======== Data under study

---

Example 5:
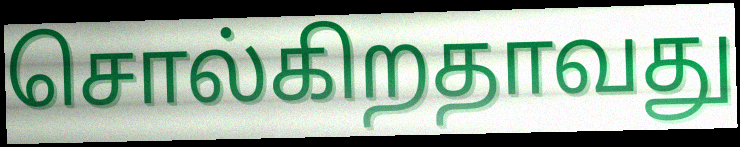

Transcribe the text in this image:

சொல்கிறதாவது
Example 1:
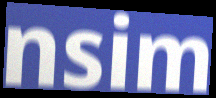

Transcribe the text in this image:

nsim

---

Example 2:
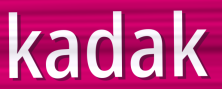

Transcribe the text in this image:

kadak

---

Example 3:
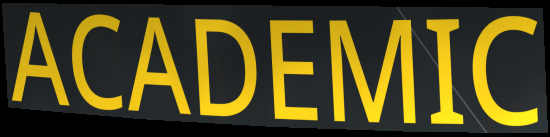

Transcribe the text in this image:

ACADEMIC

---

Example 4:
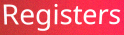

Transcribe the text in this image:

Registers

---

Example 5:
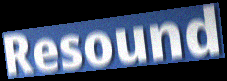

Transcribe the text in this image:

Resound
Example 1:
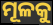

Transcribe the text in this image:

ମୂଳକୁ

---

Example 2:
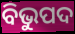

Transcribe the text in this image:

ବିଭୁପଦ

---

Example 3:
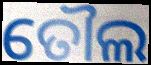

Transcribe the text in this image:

================

Task item:
Word for word, repeat each line of the records, and leave every image out.

Task answer:
---

Example 5:

Transcribe the text in this image:

சொல்கிறதாவது
Example 1:

Transcribe the text in this image:

nsim

---

Example 2:

Transcribe the text in this image:

kadak

---

Example 3:

Transcribe the text in this image:

ACADEMIC

---

Example 4:

Transcribe the text in this image:

Registers

---

Example 5:

Transcribe the text in this image:

Resound
Example 1:

Transcribe the text in this image:

ମୂଳକୁ

---

Example 2:

Transcribe the text in this image:

ବିଭୁପଦ

---

Example 3:

Transcribe the text in this image:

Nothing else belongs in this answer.